Und genau so haben sie es in der vergangenen Woche in Sao Paulo gemeint – der scheidende brasilianische Präsident Lula da Silva und die Herren von Petrobras. Die für das Land so wichtige Erdölfirma verkaufte Aktien im Wert von 52 Milliarden Euro!

“Nicht in Frankfurt, in London oder New York – sondern in Sao Paulo findet die größte Kapitalerhöhung in der Geschichte des Kapitalismus statt”, freute sich der ehemalige Gewerkschaftsführer, der sich als Präsident so gar nicht Kapitalismus-feindlich gezeigt hat.

Als eher pragmatisch wird seine Wirtschaftspolitik in die Geschichte eingehen. Als Marktwirtschaft mit bewußt gesetzten sozialen Schwerpunkten.
Dazu gehört, die gewaltigen Erdölreserven vor der Küste des Landes als Chance zu begreifen, deren Nutzung man finanzieren muss.

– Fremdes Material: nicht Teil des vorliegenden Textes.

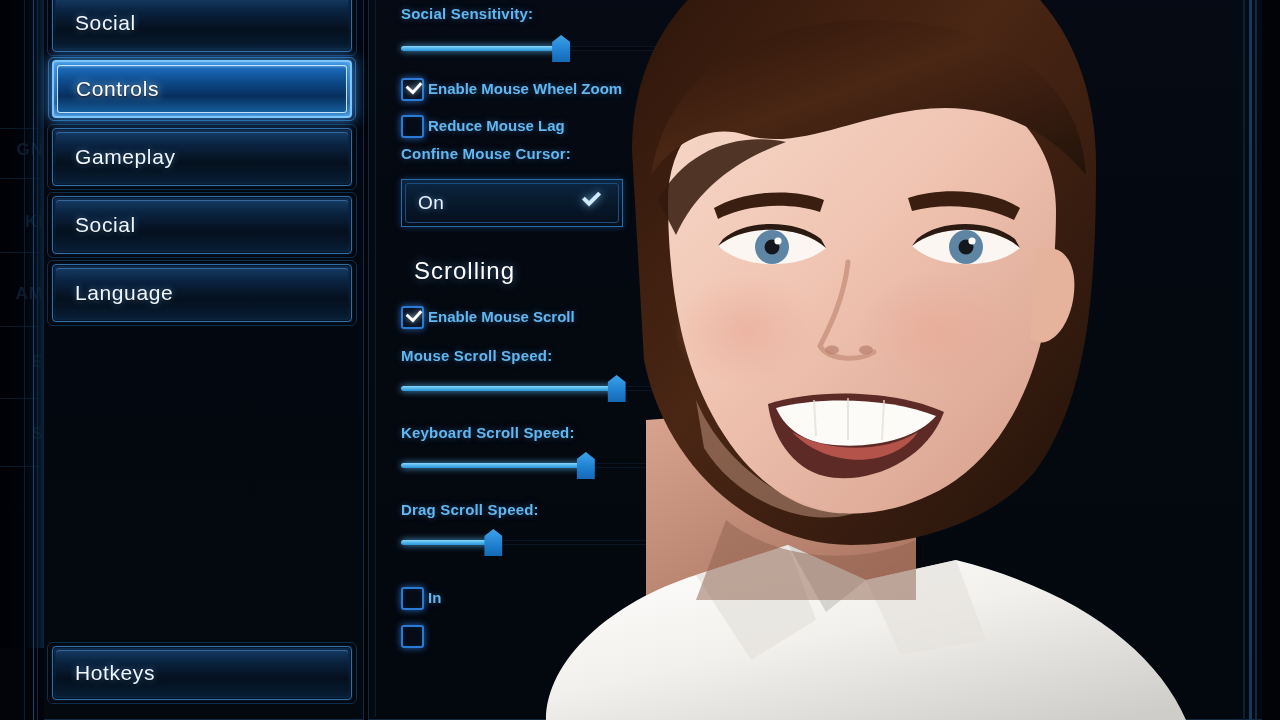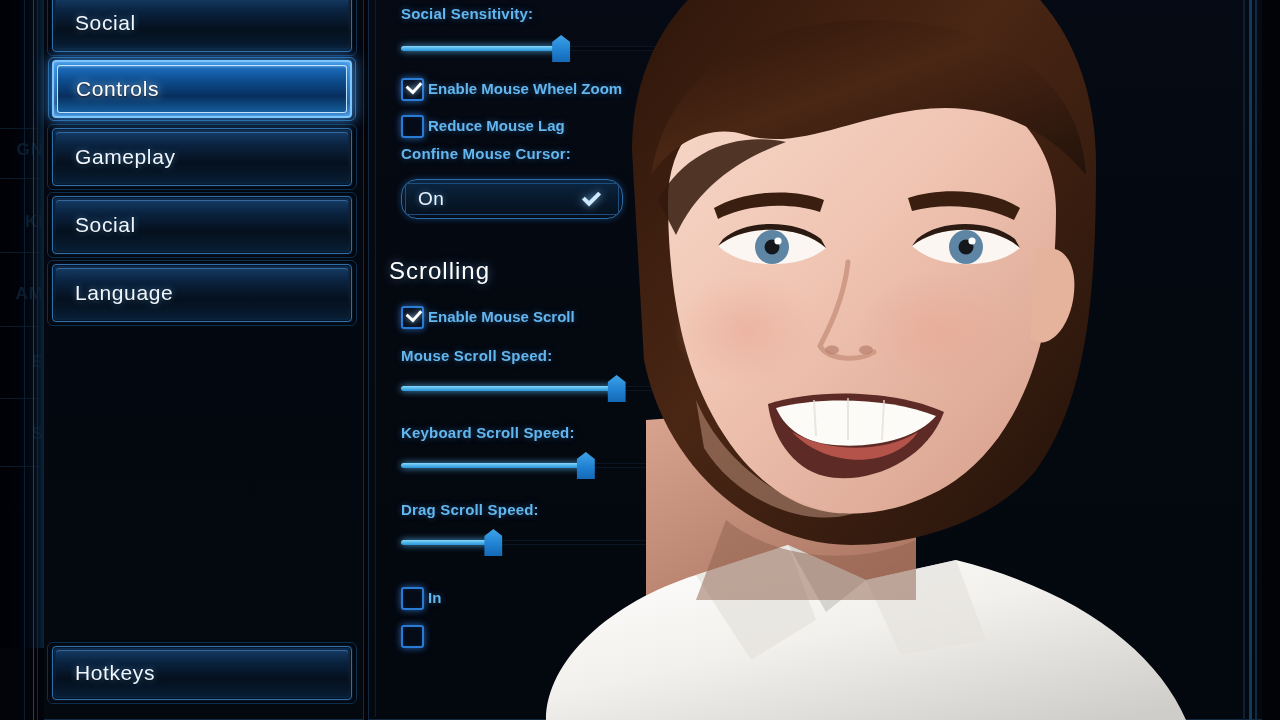--- a/index.html
+++ b/index.html
@@ -139,7 +139,7 @@
 
   
   .dropdown {
-    position:absolute; width:222px; height:40px; border-radius:16px;
+    position:absolute; width:222px; height:48px; border-radius:0;
     background:linear-gradient(180deg,#0c2743 0%,#081a2e 45%,#050f1c 100%);
     border:1px solid #2c6ca6;
     box-shadow:0 0 6px rgba(30,90,160,.6);

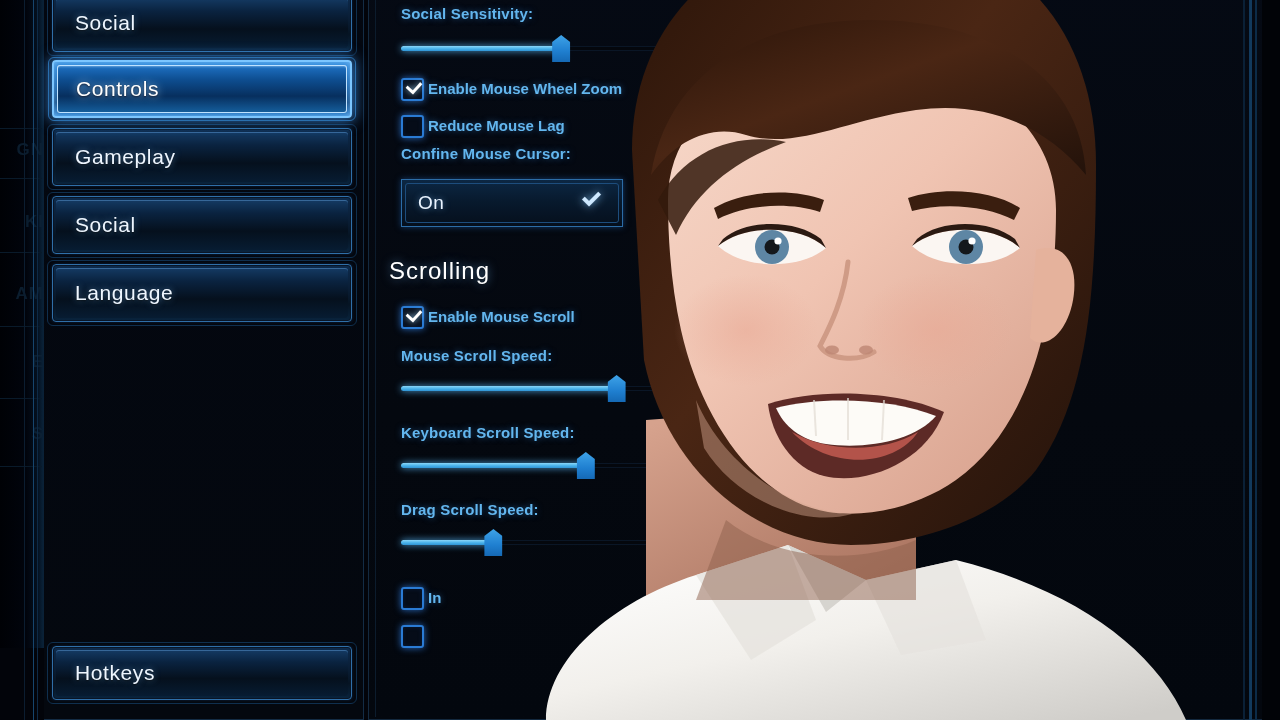--- a/index.html
+++ b/index.html
@@ -248,7 +248,7 @@
       <div class="chev"></div>
     </div>
 
-    <div class="section-head" style="left:20px; top:302px">Scrolling</div>
+    <div class="section-head" style="left:45px; top:302px">Scrolling</div>
 
     <div class="cbrow" style="left:32px; top:351px">
       <div class="cbox">

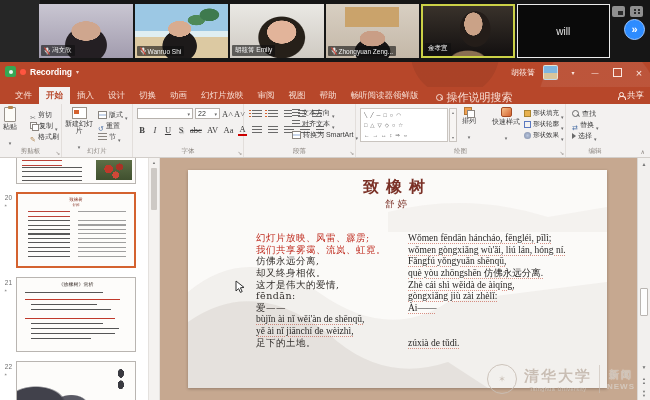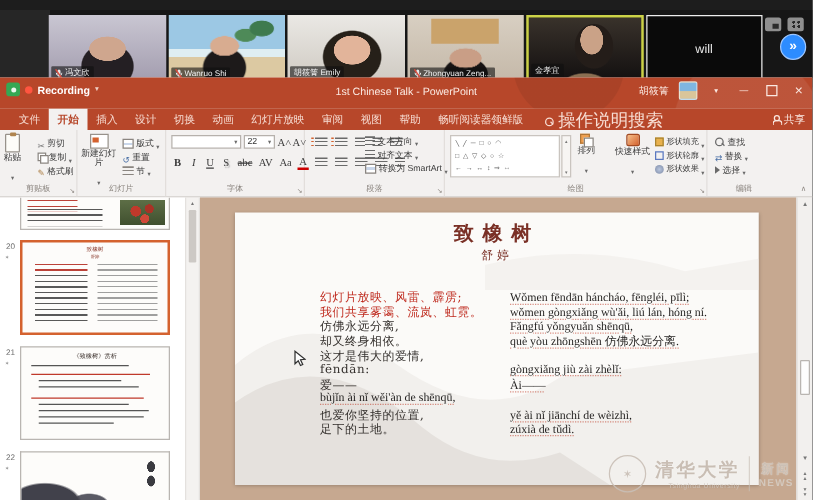--- a/index.html
+++ b/index.html
@@ -7,7 +7,7 @@
   #app{position:relative;width:650px;height:400px;}
 
   
-  .strip{position:absolute;left:0;top:8px;width:650px;height:62px;background:linear-gradient(90deg,#262626 0 40px,#161616 40px);}
+  .strip{position:absolute;left:0;top:0;width:650px;height:62px;background:linear-gradient(90deg,#262626 0 40px,#161616 40px);}
   .tiles{position:absolute;left:39px;top:4px;display:flex;gap:2px;}
   .tile{position:relative;width:93.5px;height:54px;background:#000;overflow:hidden;flex:none;}
   .tile.active{border:2px solid #cbd147;}

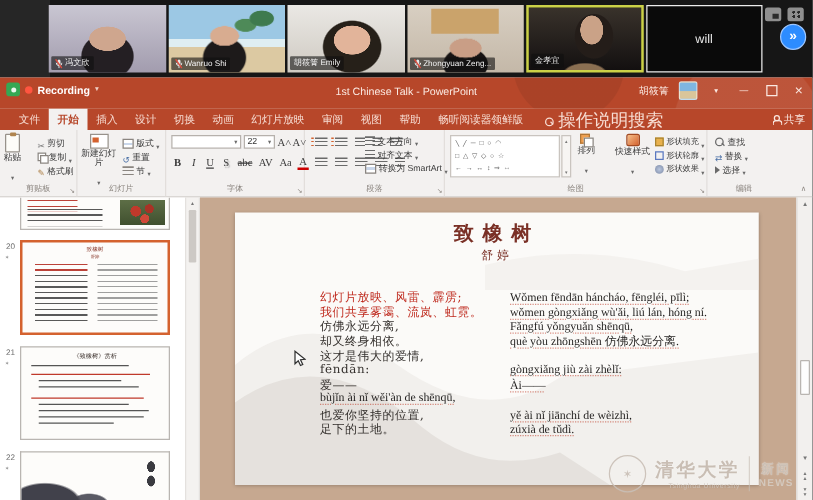--- a/index.html
+++ b/index.html
@@ -250,7 +250,6 @@
         <span class="rec-label">Recording</span>
         <span class="rec-caret"></span>
       </div>
-      <div class="wtitle">1st Chinese Talk - PowerPoint</div>
       <div class="tb-right">
         <span class="tb-user">胡筱箐</span>
         <span class="tb-avatar"></span>

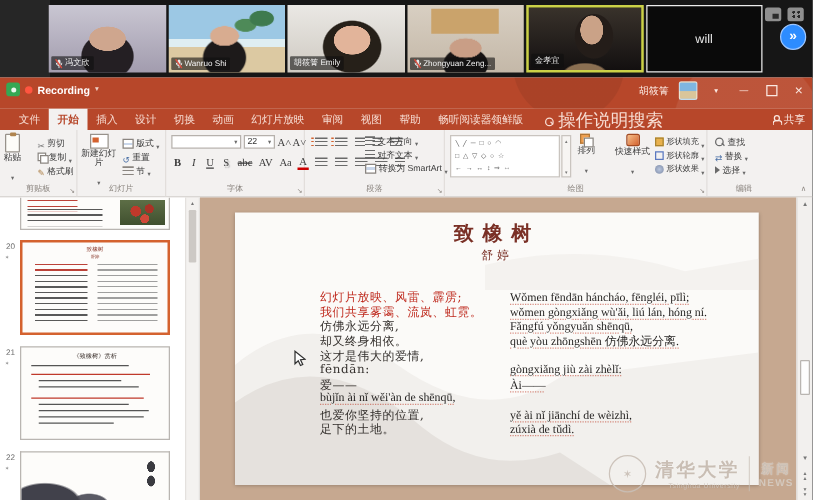--- a/index.html
+++ b/index.html
@@ -51,7 +51,7 @@
   .tabrow{position:absolute;left:0;top:25px;width:650px;height:17px;background:#b7472a;display:flex;align-items:stretch;padding-left:8px;}
   .tab{font-size:8.5px;color:#f7ddd3;padding:3px 7px 2px;white-space:nowrap;}
   .tab.active{background:#f3f1f0;color:#b7472a;font-weight:bold;}
-  .searchbox{display:flex;align-items:center;gap:4px;margin-left:10px;color:#f7ddd3;font-size:14px;padding-top:3px;}
+  .searchbox{display:flex;align-items:center;gap:4px;margin-left:10px;color:#f7ddd3;font-size:11px;padding-top:3px;}
   .mag{width:7px;height:7px;position:relative;flex:none;}
   .mag::before{content:"";position:absolute;left:0;top:0;width:5px;height:5px;border:1px solid #f7ddd3;border-radius:50%;}
   .mag::after{content:"";position:absolute;left:4.6px;top:4.6px;width:3px;height:1px;background:#f7ddd3;transform:rotate(45deg);}

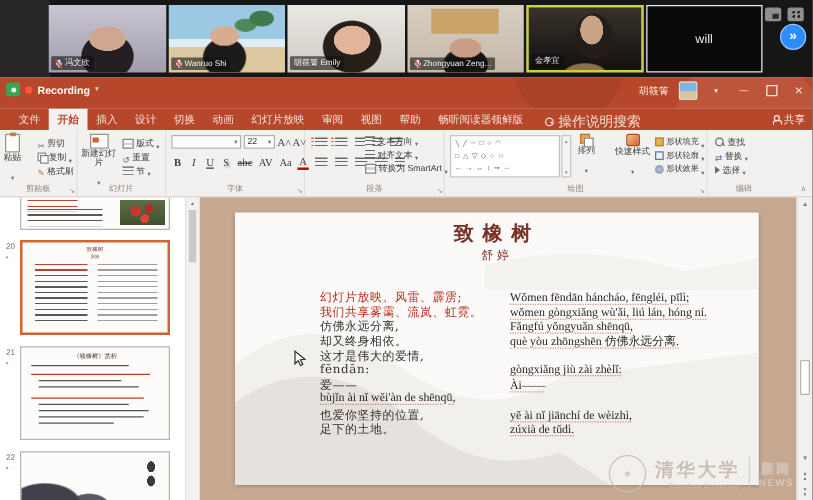--- a/index.html
+++ b/index.html
@@ -543,6 +543,7 @@
 
               <div class="poem-row">
                 <span class="cn">这才是伟大的爱情,</span>
+                <span class="py">Zhè cái shì wěidà de àiqíng,</span>
               </div>
 
               <div class="poem-row">

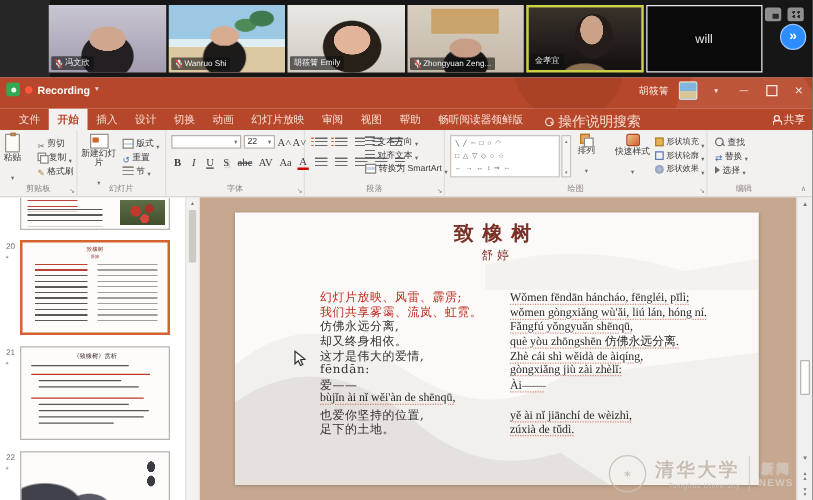--- a/index.html
+++ b/index.html
@@ -561,7 +561,6 @@
               </div>
 
               <div class="poem-row">
-                <span class="cn">也爱你坚持的位置,</span>
                 <span class="py">yě ài nǐ jiānchí de wèizhì,</span>
               </div>
 

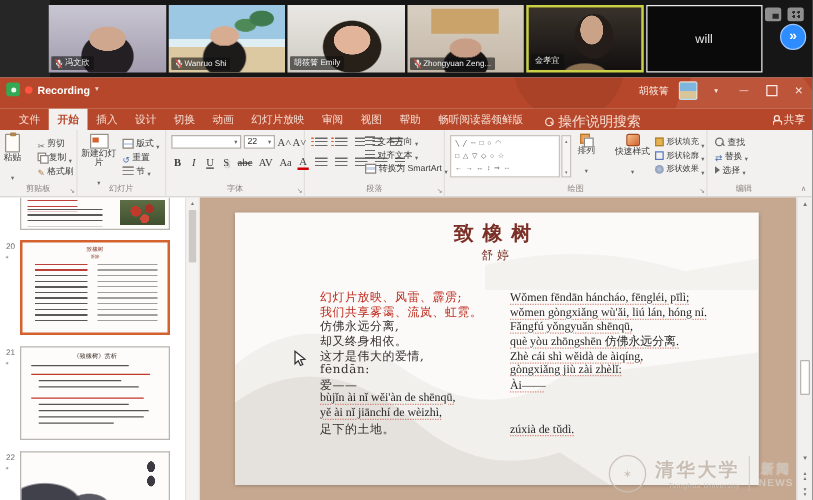--- a/index.html
+++ b/index.html
@@ -160,7 +160,7 @@
   .watermark{position:absolute;right:2px;bottom:6px;display:flex;align-items:center;gap:7px;opacity:.9;}
   .seal{width:30px;height:30px;border-radius:50%;border:1.5px solid #c9bfb6;display:flex;align-items:center;justify-content:center;}
   .seal::after{content:"✶";font-size:9px;color:#c9bfb6;}
-  .wm-name{text-align:right;}
+  .wm-name{text-align:center;}
   .wm-cn{font-size:15px;font-weight:bold;color:#c5b9ae;font-family:"DejaVu Serif",serif;letter-spacing:2px;text-shadow:0 0 1px rgba(255,255,255,.8);}
   .wm-en{font-size:5.5px;color:#cfc5bb;letter-spacing:.5px;}
   .wm-div{width:1px;height:28px;background:#c9bfb6;opacity:.7;}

Bisher exportiert die acht-größte Wirtschaftsmacht des Planeten vor allem Produkte der Landwirtschaft – vom berühmten Café über Zucker, Fleisch bis zu Ethanol als Benzin-Ersatz. Bei all diesen Produkten ist Brasilien der weltgrößte Exporteur.

Die internationale Finanzkrise hat Brasilien ganz gut überstanden, die Wirtschaft zeigt sich dynamisch.
Für das laufende Jahr wird ein Wachstum des Bruttoinlandsproduktes von 6,5 % erwartet, auf die Arbeitslosenrate von 6,7 % können so manche EU-Länder neidisch sein. Das alles bei einer Inflationsrate von 5,5 %. Die 90er Jahre mit ihren dreistelligen Inflationsraten hat Brasilien lange hinter sich gelassen.

Natürlich ist das nicht alles Lulas Verdienst.
Er hat allerdings die von seinem Vorgänger eingeleiteten Maßnahmen zur Gesundung der Wirtschaft klug weitergeführt. – und damit seinen sozialen Ansätzen eine gewisse Stabilität verliehen.
Seit Lulas Amtsantritt 2003 sind 29 Millionen Brasilianer in die Mittelschicht aufgestiegen – und weitere 20,5 Millionen schafftes es, die Armut hinter sich zu lassen.

Brasilien ist noch lange kein “gelobtes Land” für alle seine 195 Millionen Einwohner. Vor allem in die Bildung muss noch viel mehr investiert werden, lautet die Botschaft des scheidenden Präsidenten.
Und natürlich auch in die Infrastruktur des riesigen Landes.